Field
Marshal Sir William Robertson:
Chief of the Imperial General Staff in the Great War
By David R. Woodward. Westport, CT: Praeger,
1998. 248 pp.
The
career of Field Marshal Sir William Robertson was nothing short of spectacular,
not least for having been the first and only ranker to advance from private
to field marshal in the British Army. The apex of Robertson’s career
was his service as Chief of the Imperial General Staff (CIGS) from December
1915 to February 1918, a crucial period in British history when the nation
was fighting for its survival in the unparalleled conflagration of the
Great War.
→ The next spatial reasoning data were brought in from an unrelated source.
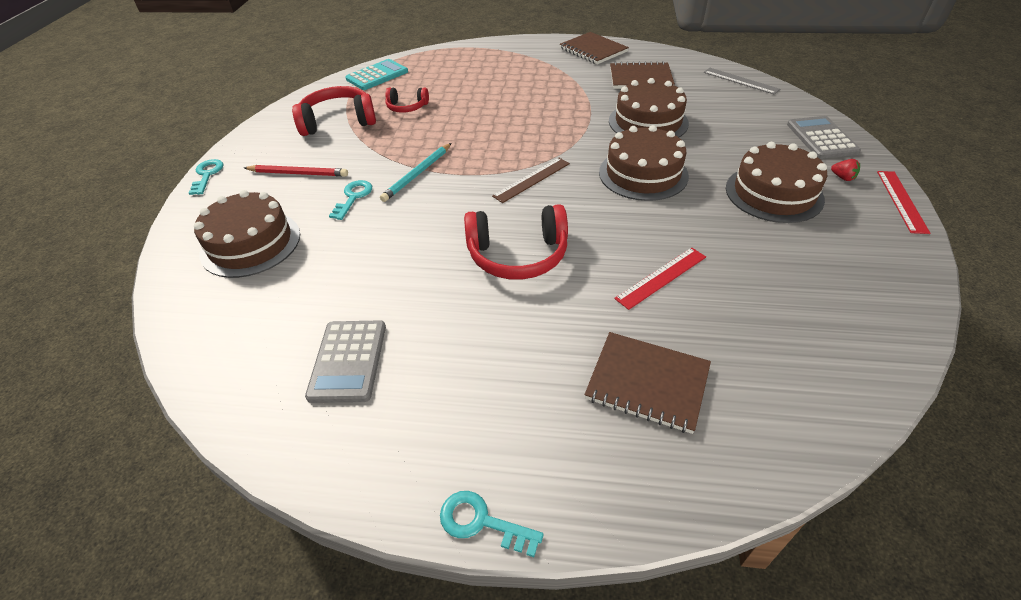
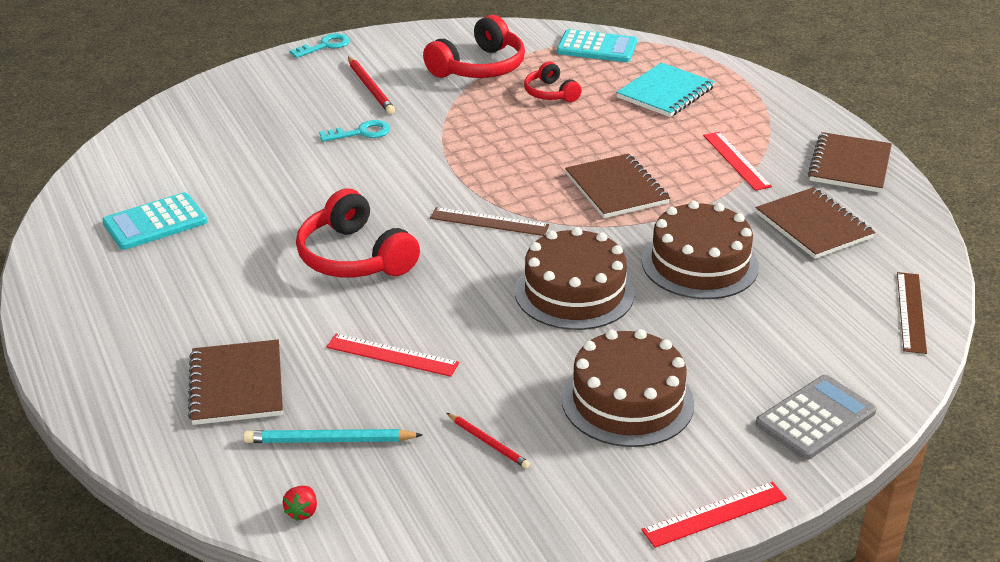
camera: 55 degrees right, 10 degrees down
(251, 244) = (252, 114): brown cake -> none
(338, 121) = (479, 67): red headphones -> red headphones turned 90 degrees clockwise
(348, 361) = (155, 222): grey calculator -> turquoise calculator
(417, 174) = (432, 151): turquoise pencil -> turquoise pencil (329, 441)
(458, 72) = (665, 93): none -> turquoise notebook
(481, 522) = (45, 344): turquoise key -> none
(542, 121) = (616, 189): none -> brown notebook
(554, 77) = (736, 160): none -> red ruler
(740, 81) = (911, 312): grey ruler -> brown ruler
(793, 265) = (488, 442): none -> red pencil
(842, 177) = (724, 453): red strawberry -> red strawberry (302, 512)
This fascinating book, while including initial chapters on
Robertson’s early life and career and on his January to December
1915 tour of duty as Chief of Staff of the British Expeditionary Force
(BEF) in France, focuses on Robertson’s tenure as CIGS, the controversial
issues that dominated it, and the prosecution of the war effort.
When Robertson became CIGS in December 1915, the War Office, under the
influence of the dominating Secretary of State for War, Field Marshal
Lord Kitchener, was in a “state of muddle and chaos”. Robertson
revitalized the moribund General Staff and consolidated his own authority.
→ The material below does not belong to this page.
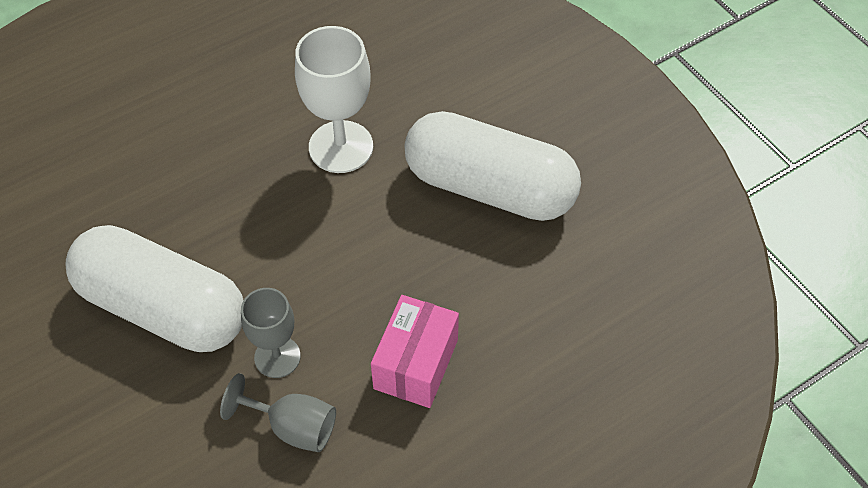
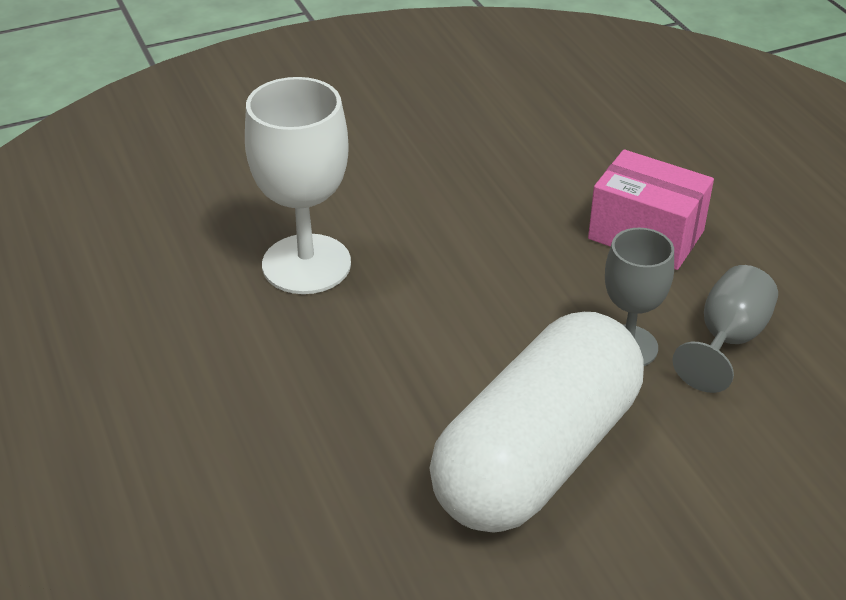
camera: 80 degrees left, 15 degrees down
(490, 187) = (410, 154): white capsule -> none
Having earlier witnessed the disunity and dissension between the War Office
and the commander in the field, Robertson established a strong relationship
of mutual trust and support with General (later Field Marshal) Sir Douglas
Haig, Commander-in-Chief of the BEF, “to prevent the civilians from
undermining Britain’s commitment to the land war in France and Flanders.”
Indeed, Robertson’s strategy, that Germany could be defeated decisively
only on the Western Front and that all other “peripheral”
operations only detracted from this objective, remained constant throughout
his tenure as CIGS.
Robertson welcomed the fall of the indecisive Asquith government in December
1916. The CIGS was soon at odds with new Prime Minister David Lloyd George
over his policy “of hoarding British infantry and delaying an all-out
British offensive against the formidable German defences in the west until
Britain’s allies had exhausted Germany’s reserves.”
By concentrating on the war in the west and opposing peripheral operations,
Robertson found himself increasingly isolated at the inner councils of
war. The devious and disingenuous Prime Minister slowly chipped away at
Robertson’s authority and tried to subordinate him to the Supreme
War Council. This internecine struggle culminated in February 1918 with
the principled Robertson refusing to compromise any longer and forfeiting
his position as CIGS in the process.
Author David R. Woodward, professor of history at Marshall University,
has been studying the First World War for three decades. He has conducted
extensive research in primary source manuscript collections of the leading
protagonists; in Cabinet, Foreign, and War Office files of memoranda,
meeting minutes, and others; and in secondary source material. The depth
of research is revealed by the extensive and illuminating endnotes that
follow each chapter. The result is a masterful reconstruction of Robertson’s
tenure as CIGS and an insightful analysis.
Woodward’s volume is impeccably researched with a fast-paced and
riveting narrative. As a study in civil-military relations, in the policies
and politics of the higher direction of war, and of generalship under
adversity, this study is wholeheartedly recommended.